La trasladaron a un hospital especializado en rehabilitación en la zona de Bahía de San Francisco.

Se utilizaron todas las terapias que podían aplicarse a su caso. Los terapeutas estaban encantados
con su espíritu invencible. Le enseñaron a visualizar, a verse a sí misma caminando. Si no le servía
para otra cosa, al menos le daría esperanza y algo positivo para hacer en las largas horas de vigilia
en su cama. Angela hacía todos los esfuerzos posibles en la terapia física, en los aparatos y en las
sesiones de ejercicio. Pero trabajaba con igual intensidad acostada en la cama, haciendo su
visualización, imaginando que se movía, se movía, se movía.

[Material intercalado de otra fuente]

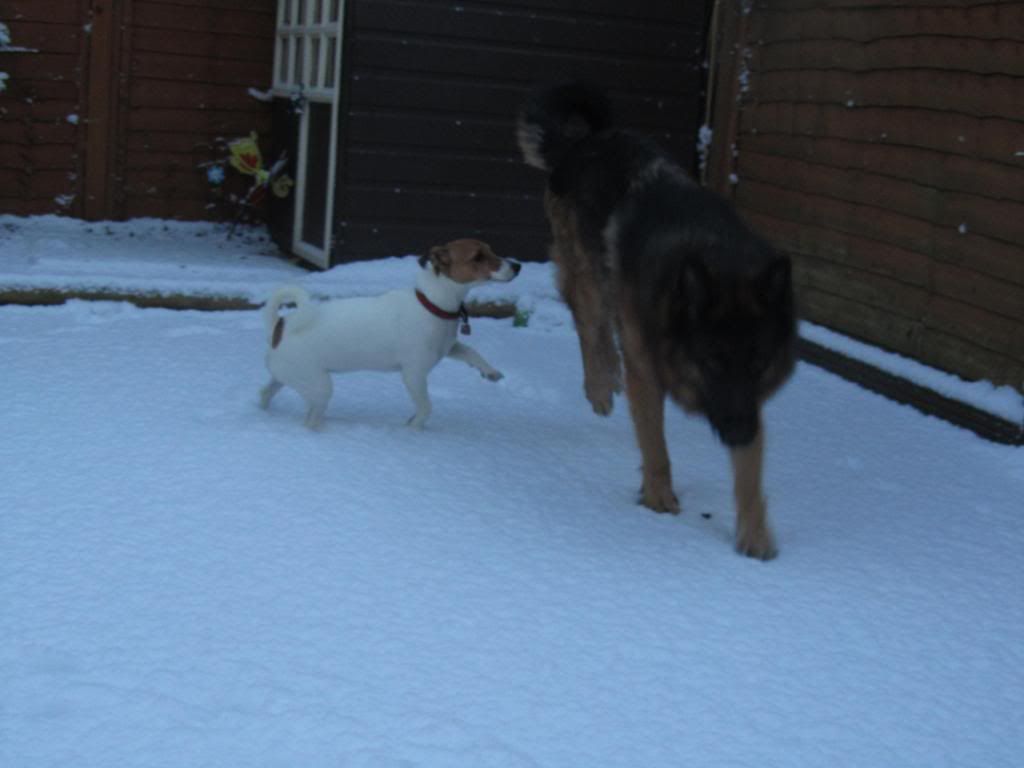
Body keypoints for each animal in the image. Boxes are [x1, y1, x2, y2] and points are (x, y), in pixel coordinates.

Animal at [260, 239, 524, 430]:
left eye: (491, 249)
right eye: (478, 256)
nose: (518, 266)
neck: (432, 304)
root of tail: (280, 327)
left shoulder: (448, 348)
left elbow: (471, 351)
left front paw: (490, 371)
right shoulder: (413, 375)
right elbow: (426, 407)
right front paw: (413, 428)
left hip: (287, 377)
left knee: (266, 392)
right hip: (319, 385)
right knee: (312, 416)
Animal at [516, 82, 794, 561]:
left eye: (758, 365)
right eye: (713, 362)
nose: (741, 433)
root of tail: (583, 142)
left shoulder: (748, 401)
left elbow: (750, 478)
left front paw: (755, 536)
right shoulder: (648, 373)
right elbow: (655, 445)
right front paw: (659, 502)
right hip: (590, 274)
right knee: (589, 328)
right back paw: (600, 386)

Un día, mientras se esforzaba con todo su empeño en imaginar sus piernas otra vez en ovimiento,
se produjo una especie de milagro: ¡la cama se movió!

Empezó a moverse por la habitación. Angela gritaba: "¡Miren! ¡Miren! ¡Puedo hacerlo! ¡Me moví,
me moví!".

Por supuesto, en ese preciso instante todos en el hospital gritaban también, y corrían a buscar
refugio.

La gente gritaba, se caían los aparatos y se rompían vidrios. Claro, era un terremoto en San
Francisco. Pero no se lo digan a Angela. Ella está convencida de que lo hizo. Y ahora, apenas unos
años más tarde, está de vuelta en el colegio. Sobre sus dos piernas. Sin muletas, sin silla de
ruedas. Ven, cualquiera que sea capaz de sacudir la tierra entre San Francisco y Oakland puede
vencer a una enfermedad insignificante, ¿no?